§ Ihre Aufgabe: Übertragen Sie sämtliche Zeilen des nachfolgenden Materials in eine Markdown-Tabelle mit den Spalten „Nr.“ (fortlaufende Zeilennummer) und „Zeile“ (Zeileninhalt). Leerzeilen werden nicht übernommen.

§ Bereitgestelltes Material:
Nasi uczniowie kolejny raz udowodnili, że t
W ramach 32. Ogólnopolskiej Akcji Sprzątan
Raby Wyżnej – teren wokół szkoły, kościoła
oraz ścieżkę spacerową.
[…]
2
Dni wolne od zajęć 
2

§ Lösung:
| Nr. | Zeile |
|---|---|
| 1 | Nasi uczniowie kolejny raz udowodnili, że t |
| 2 | W ramach 32. Ogólnopolskiej Akcji Sprzątan |
| 3 | Raby Wyżnej – teren wokół szkoły, kościoła |
| 4 | oraz ścieżkę spacerową. |
| 5 | […] |
| 6 | 2 |
| 7 | Dni wolne od zajęć  |
| 8 | 2 |